Fears for loved ones lost in ocean crossing

Kate Bastians,
The West Australian Updated August 11, 2012, 2:50 am

More than 60 asylum seekers are missing, presumed dead - including a four-year-old boy - after a boat that left Indonesia for Australia six weeks ago disappeared without trace.

Family and friends of the missing have grave fears that the boat sank on the way to Christmas Island.

Among the missing is Mohammed Rashad Sharif Al-Yassin, his wife Noura Mahmoud Rakeza and their son Yousif Mohammad Rashad Al-Yassin, who was to have turned four during the ill-fated journey.

The boat left Indonesia on June 28.

Ammar Ahmad, 30, said his brother Abdul-Rahman Ahmad, 32, was among 28 Palestinians on the boat who were fleeing Iraq.

It is believed there were also Iraqis, Syrians and Iranians on board.

Mr Ahmad, who lives in Queensland, said his family feared they may never see his brother again. They had not heard from him since June 29.

"My father spoke to him when he was on the boat, it had just entered Australian waters but there has been no other contact," he said.

Mr Ahmad said his brother's wife was in hospital in Iraq after suffering a mental breakdown because she could not come to terms with the possibility that their two sons, Ahmad, five, and Fade, four, had been left without a father.

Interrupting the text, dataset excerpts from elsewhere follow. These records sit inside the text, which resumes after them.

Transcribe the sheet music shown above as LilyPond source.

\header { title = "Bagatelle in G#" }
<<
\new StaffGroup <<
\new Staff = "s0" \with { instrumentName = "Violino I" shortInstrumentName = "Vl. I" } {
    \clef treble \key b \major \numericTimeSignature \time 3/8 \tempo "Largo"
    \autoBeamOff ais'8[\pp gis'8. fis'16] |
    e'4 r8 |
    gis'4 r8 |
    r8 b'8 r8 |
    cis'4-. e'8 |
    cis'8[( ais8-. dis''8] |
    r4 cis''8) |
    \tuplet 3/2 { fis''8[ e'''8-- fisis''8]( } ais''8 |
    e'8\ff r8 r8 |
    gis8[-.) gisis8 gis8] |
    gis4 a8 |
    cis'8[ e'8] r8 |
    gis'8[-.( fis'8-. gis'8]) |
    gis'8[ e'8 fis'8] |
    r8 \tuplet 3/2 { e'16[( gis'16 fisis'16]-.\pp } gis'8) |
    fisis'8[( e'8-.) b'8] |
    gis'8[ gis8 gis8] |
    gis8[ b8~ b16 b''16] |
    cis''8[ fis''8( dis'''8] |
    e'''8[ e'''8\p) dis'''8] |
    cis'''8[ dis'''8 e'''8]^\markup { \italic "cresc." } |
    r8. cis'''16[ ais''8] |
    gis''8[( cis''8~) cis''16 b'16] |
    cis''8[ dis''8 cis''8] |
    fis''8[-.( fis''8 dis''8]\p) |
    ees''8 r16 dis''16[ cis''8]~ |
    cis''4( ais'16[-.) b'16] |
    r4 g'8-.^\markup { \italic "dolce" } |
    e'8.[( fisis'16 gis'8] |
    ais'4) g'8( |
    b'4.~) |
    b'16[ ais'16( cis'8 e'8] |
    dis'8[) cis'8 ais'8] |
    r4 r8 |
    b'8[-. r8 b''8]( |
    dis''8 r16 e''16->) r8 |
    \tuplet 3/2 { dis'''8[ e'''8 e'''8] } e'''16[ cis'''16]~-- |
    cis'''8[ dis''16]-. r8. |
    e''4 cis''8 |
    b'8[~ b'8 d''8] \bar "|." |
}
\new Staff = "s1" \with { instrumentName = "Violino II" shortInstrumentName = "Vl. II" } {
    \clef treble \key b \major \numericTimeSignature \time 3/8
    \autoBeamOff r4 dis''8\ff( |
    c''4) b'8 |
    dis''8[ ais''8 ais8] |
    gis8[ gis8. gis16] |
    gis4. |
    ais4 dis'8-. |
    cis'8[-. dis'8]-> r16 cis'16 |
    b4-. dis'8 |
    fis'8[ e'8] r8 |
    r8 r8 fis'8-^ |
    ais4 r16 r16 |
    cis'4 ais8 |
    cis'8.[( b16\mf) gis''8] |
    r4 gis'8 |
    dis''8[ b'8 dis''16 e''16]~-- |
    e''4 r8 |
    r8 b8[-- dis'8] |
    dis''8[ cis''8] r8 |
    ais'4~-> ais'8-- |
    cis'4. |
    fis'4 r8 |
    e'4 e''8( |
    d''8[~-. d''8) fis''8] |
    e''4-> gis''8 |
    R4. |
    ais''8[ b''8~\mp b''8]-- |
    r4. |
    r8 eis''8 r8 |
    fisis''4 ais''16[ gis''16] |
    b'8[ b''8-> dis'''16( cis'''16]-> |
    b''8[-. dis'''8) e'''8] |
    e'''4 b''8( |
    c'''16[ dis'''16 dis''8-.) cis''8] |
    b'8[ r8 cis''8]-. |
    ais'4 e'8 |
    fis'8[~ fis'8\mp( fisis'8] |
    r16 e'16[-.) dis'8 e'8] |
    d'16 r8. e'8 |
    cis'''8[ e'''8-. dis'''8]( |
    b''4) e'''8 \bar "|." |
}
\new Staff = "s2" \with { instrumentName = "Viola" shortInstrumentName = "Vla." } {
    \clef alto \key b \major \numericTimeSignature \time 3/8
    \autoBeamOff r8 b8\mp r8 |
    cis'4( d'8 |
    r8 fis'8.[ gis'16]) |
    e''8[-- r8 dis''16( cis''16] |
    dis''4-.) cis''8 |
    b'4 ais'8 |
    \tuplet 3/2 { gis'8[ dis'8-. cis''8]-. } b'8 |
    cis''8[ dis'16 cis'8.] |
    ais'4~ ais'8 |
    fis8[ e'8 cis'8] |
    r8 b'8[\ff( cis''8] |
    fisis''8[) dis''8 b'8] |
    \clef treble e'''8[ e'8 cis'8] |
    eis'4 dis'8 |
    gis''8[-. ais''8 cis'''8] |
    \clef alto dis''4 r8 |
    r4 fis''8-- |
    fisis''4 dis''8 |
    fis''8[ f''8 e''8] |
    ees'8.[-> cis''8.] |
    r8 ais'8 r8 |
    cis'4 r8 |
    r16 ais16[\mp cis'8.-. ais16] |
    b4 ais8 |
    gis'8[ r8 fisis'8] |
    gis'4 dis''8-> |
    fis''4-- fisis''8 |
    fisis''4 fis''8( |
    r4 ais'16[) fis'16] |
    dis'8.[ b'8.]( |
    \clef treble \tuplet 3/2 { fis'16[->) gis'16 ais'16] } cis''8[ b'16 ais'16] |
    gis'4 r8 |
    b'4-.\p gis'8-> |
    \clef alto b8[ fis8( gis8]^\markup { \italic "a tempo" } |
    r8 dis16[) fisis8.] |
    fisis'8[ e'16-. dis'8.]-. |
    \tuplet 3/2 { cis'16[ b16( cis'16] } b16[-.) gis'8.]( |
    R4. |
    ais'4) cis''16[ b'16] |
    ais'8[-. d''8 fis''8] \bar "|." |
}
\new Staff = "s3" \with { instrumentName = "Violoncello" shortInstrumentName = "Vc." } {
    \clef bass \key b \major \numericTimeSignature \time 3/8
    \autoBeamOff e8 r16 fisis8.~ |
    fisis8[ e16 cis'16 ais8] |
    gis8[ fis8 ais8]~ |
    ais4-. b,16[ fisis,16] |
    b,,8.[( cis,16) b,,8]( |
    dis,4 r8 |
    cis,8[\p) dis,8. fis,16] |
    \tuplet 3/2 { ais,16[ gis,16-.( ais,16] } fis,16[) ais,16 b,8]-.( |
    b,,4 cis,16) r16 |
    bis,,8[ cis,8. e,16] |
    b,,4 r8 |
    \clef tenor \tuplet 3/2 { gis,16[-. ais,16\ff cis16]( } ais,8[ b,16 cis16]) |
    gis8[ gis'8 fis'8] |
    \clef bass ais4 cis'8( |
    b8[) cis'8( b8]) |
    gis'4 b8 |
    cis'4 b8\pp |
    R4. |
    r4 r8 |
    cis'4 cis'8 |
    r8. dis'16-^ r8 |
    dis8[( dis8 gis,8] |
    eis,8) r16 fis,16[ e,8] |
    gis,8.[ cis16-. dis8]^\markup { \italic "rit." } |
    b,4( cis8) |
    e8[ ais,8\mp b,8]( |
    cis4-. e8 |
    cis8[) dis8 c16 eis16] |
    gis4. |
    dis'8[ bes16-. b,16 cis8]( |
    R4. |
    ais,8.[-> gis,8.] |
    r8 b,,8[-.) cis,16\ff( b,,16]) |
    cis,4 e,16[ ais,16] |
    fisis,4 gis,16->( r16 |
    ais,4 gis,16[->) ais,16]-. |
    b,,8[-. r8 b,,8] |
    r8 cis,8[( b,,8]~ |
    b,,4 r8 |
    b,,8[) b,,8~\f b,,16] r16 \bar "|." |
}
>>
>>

"They call me and I don't know what to do . . . there hasn't been any news about him," he said.

Mr Ahmad said his brother was among many Palestinians who fled to Cyprus from Iraq because they feared being murdered by Shi'ite militias who accused them of supporting Saddam Hussein's regime and al-Qaida.

He said his brother decided to make the treacherous journey to Australia when his welfare payments were cancelled by the Cypriot Government and he was forbidden from working to provide for his family in Iraq.

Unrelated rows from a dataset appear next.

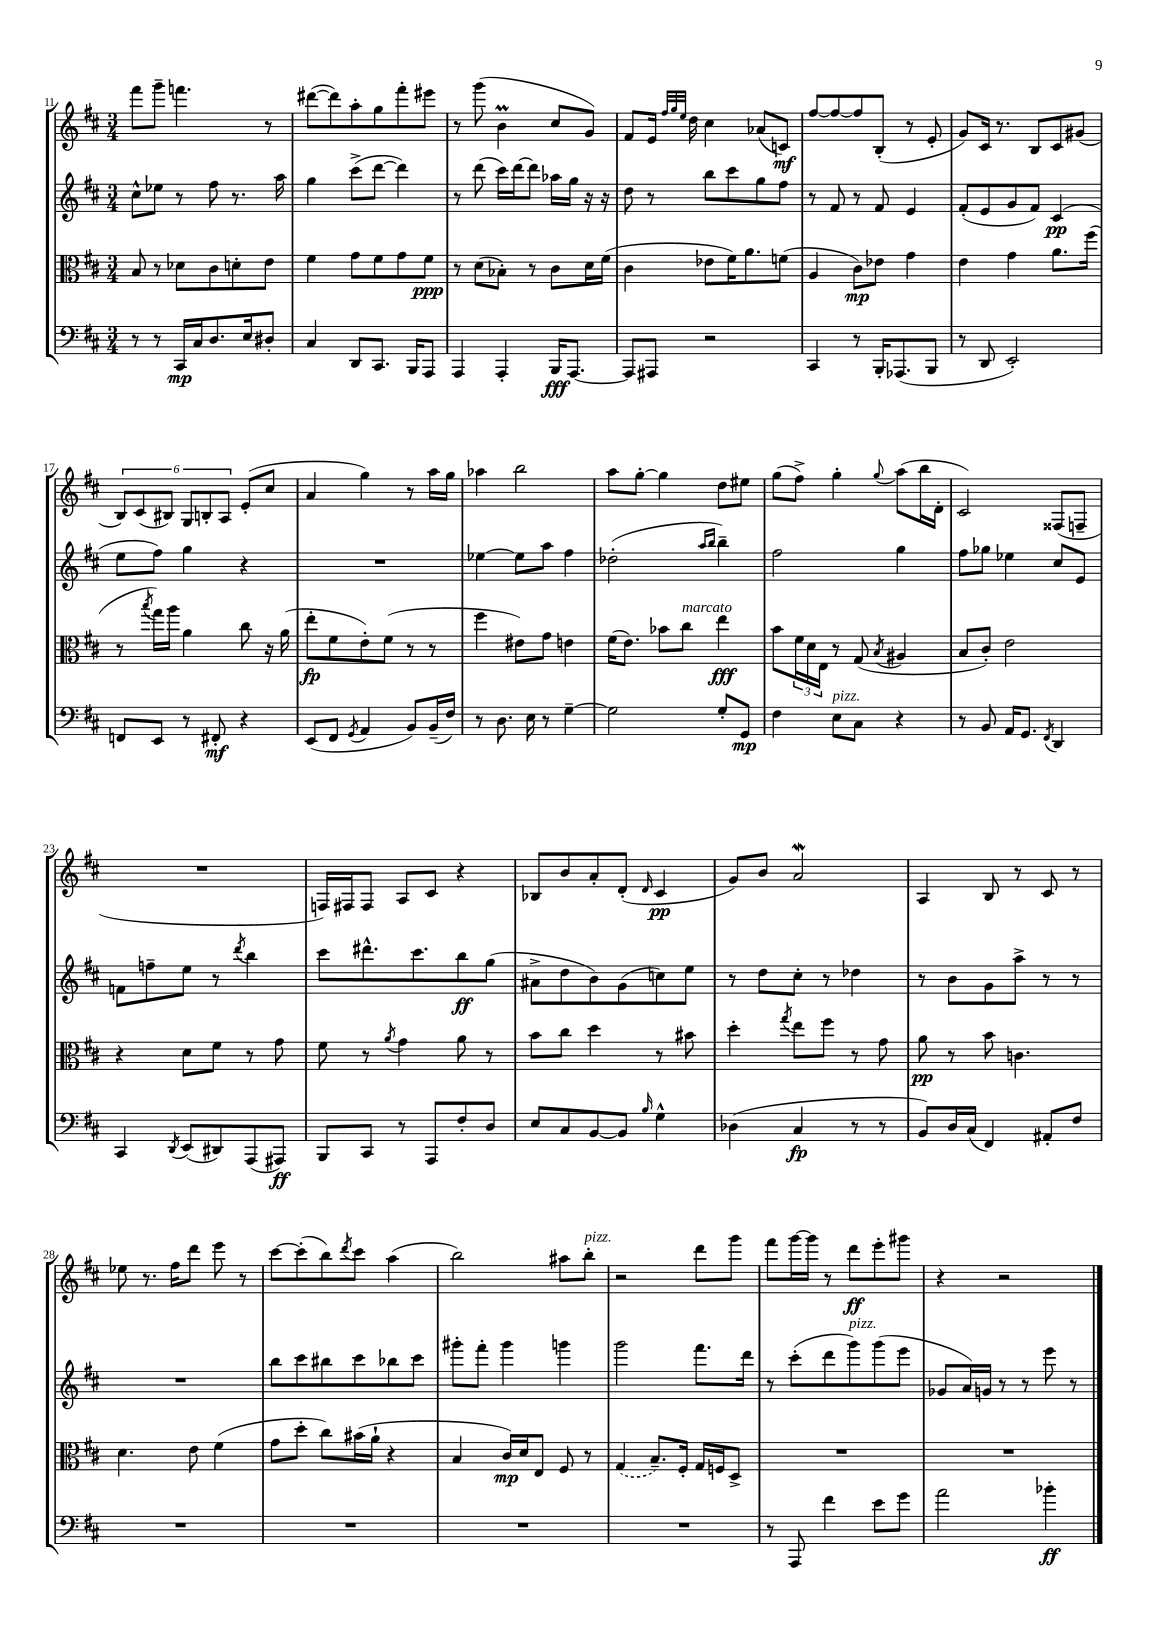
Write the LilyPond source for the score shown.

<<
\new StaffGroup <<
\new Staff = "s0" {
    \clef treble \key d \major \numericTimeSignature \time 3/4
    fis'''8 g'''8-- f'''4. r8 |
    dis'''8~( dis'''8) a''8-. g''8 fis'''8-. eis'''8 |
    r8 g'''8( b'4\prall cis''8 g'8) |
    fis'8 e'16 \grace { fis''32 g''32 e''32 } d''16 cis''4 aes'8( c'8\mf) |
    fis''8~ fis''8~ fis''8 b8-.( r8 e'8-. |
    g'8) cis'16 r8. b8 cis'8 gis'8( |
    \tuplet 6/4 { b8) cis'8( bis8) g8 b8-. a8 } e'8-.( cis''8 |
    a'4 g''4) r8 a''16 g''16 |
    aes''4 b''2 |
    a''8 g''8~-. g''4 d''8 eis''8 |
    g''8( fis''8->) g''4-. \appoggiatura { g''8 } a''8( b''16 d'16-. |
    cis'2) fisis8( f8-- |
    R2. |
    f16) fis16 fis8 a8 cis'8 r4 |
    bes8 b'8 a'8-. d'8-.( \grace { d'16 } cis'4\pp |
    g'8) b'8 a'2\mordent |
    a4 b8 r8 cis'8 r8 |
    ees''8 r8. fis''16 d'''8 e'''8 r8 |
    cis'''8~ cis'''8-.( b''8) \acciaccatura { d'''8 } cis'''8 a''4( |
    b''2) ais''8 b''8-.^\markup { \italic "pizz." } |
    r2 d'''8 g'''8 |
    fis'''8 g'''16~ g'''16 r8 d'''8\ff e'''8-. gis'''8 |
    r4 r2 \bar "|." |
}
\new Staff = "s1" {
    \clef treble \key d \major \numericTimeSignature \time 3/4
    cis''8-^ ees''8 r8 fis''8 r8. a''16 |
    g''4 cis'''8->( d'''8~ d'''4) |
    r8 d'''8( cis'''16) d'''16~ d'''8 aes''16 g''16 r16 r16 |
    d''8 r8 b''8 cis'''8 g''8 fis''8 |
    r8 fis'8 r8 fis'8 e'4 |
    fis'8-.( e'8 g'8 fis'8) cis'4\pp( |
    e''8 fis''8) g''4 r4 |
    R2. |
    ees''4~ ees''8 a''8 fis''4 |
    des''2-.( \grace { a''16 b''16 } b''4--) |
    fis''2 g''4 |
    fis''8 ges''8 ees''4 cis''8 e'8 |
    f'8 f''8-- e''8 r8 \acciaccatura { d'''8 } b''4 |
    cis'''8 dis'''8.-^ cis'''8. b''8\ff g''8( |
    ais'8-> d''8 b'8) g'8( c''8) e''8 |
    r8 d''8 cis''8-. r8 des''4 |
    r8 b'8 g'8 a''8-> r8 r8 |
    R2. |
    b''8 cis'''8 bis''8 cis'''8 bes''8 cis'''8 |
    gis'''8-. fis'''8-. gis'''4 g'''4 |
    g'''2 fis'''8. d'''16 |
    r8 cis'''8-.( d'''8 g'''8^\markup { \italic "pizz." }) g'''8( e'''8 |
    ges'8 a'16) g'16 r8 r8 e'''8 r8 \bar "|." |
}
\new Staff = "s2" {
    \clef alto \key d \major \numericTimeSignature \time 3/4
    b8 r8 des'8 cis'8 d'8-. e'8 |
    fis'4 g'8 fis'8 g'8 fis'8\ppp |
    r8 d'8( bes8-.) r8 cis'8 d'16 fis'16( |
    cis'4 ees'8 fis'16) a'8. f'8( |
    a4 cis'8\mp) ees'8 g'4 |
    e'4 g'4 a'8. fis''16( |
    r8 \acciaccatura { b''8 } g''16) a''16 a'4 cis''8 r16 a'16( |
    e''8-.\fp fis'8 e'8-.) fis'8( r8 r8 |
    fis''4 eis'8) g'8 e'4 |
    fis'16( e'8.) bes'8 cis''8^\markup { \italic "marcato" } e''4\fff |
    b'8 \tuplet 3/2 { fis'16 d'16 e16 } r8 g8( \acciaccatura { b8 } ais4 |
    b8 cis'8-.) e'2 |
    r4 d'8 fis'8 r8 g'8 |
    fis'8 r8 \acciaccatura { a'8 } g'4 a'8 r8 |
    b'8 cis''8 d''4 r8 bis'8 |
    d''4-. \acciaccatura { g''8 } e''8 fis''8 r8 g'8 |
    a'8\pp r8 b'8 c'4. |
    d'4. e'8 fis'4( |
    g'8 d''8-. cis''8) bis'16( a'16-! r4 |
    b4 cis'16\mp) d'16 e8 fis8 r8 |
    \once \slurDashed g4( b8.--) fis16-. g16 f16 d8-> |
    R2. |
    R2. \bar "|." |
}
\new Staff = "s3" {
    \clef bass \key d \major \numericTimeSignature \time 3/4
    r8 r8 cis,16\mp cis16 d8. e16 dis8-. |
    cis4 d,8 cis,8. b,,16 a,,8 |
    a,,4 a,,4-. b,,16\fff a,,8.~ |
    a,,8 ais,,8 r2 |
    cis,4 r8 b,,16-. aes,,8.( b,,8 |
    r8 d,8 e,2-.) |
    f,8 e,8 r8 fis,8-.\mf r4 |
    e,8( fis,8 \acciaccatura { g,8 } a,4 b,8) b,16--( fis16) |
    r8 d8. e16 r8 g4~-- |
    g2 g8-. g,8\mp |
    fis4 e8^\markup { \italic "pizz." } cis8 r4 |
    r8 b,8 a,16 g,8. \acciaccatura { fis,8 } d,4 |
    cis,4 \acciaccatura { d,8 } e,8( dis,8) a,,8( ais,,8\ff) |
    b,,8 cis,8 r8 a,,8 fis8-. d8 |
    e8 cis8 b,8~ b,8 \grace { b16 } g4-^ |
    des4( cis4\fp r8 r8 |
    b,8) d16 cis16( fis,4) ais,8-. fis8 |
    R2. |
    R2. |
    R2. |
    R2. |
    r8 a,,8 fis'4 e'8 g'8 |
    a'2 bes'4-.\ff \bar "|." |
}
>>
>>
\layout { \context { \Score currentBarNumber = #11 } }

Also among the missing are Abdul-Nasser and his wife Tajali Zuhair Adel Al-Nabulsi.

Refugee Action Coalition spokesman Ian Rintoul said it was the third boat, that he knew of, to go missing. All had been trying to get from Indonesia to Australia.

A spokesman for Customs and Border Protection said they were aware of "claims" the vessel had gone missing and they were investigating.

Suheir Zeidan Gedeon, a counsellor with the General Delegation of Palestine to Australia - widely known as Australia's Palestinian embassy - said she had been in contact with the Department of Immigration which was also investigating the disappearance.

She said they had been provided with a list of the missing people more than two weeks ago, which she hoped they were using to cross-reference with the asylum seekers in Australian detention centres.

A spokesman for the department said new boat arrivals were allowed to call their loved ones when they arrived.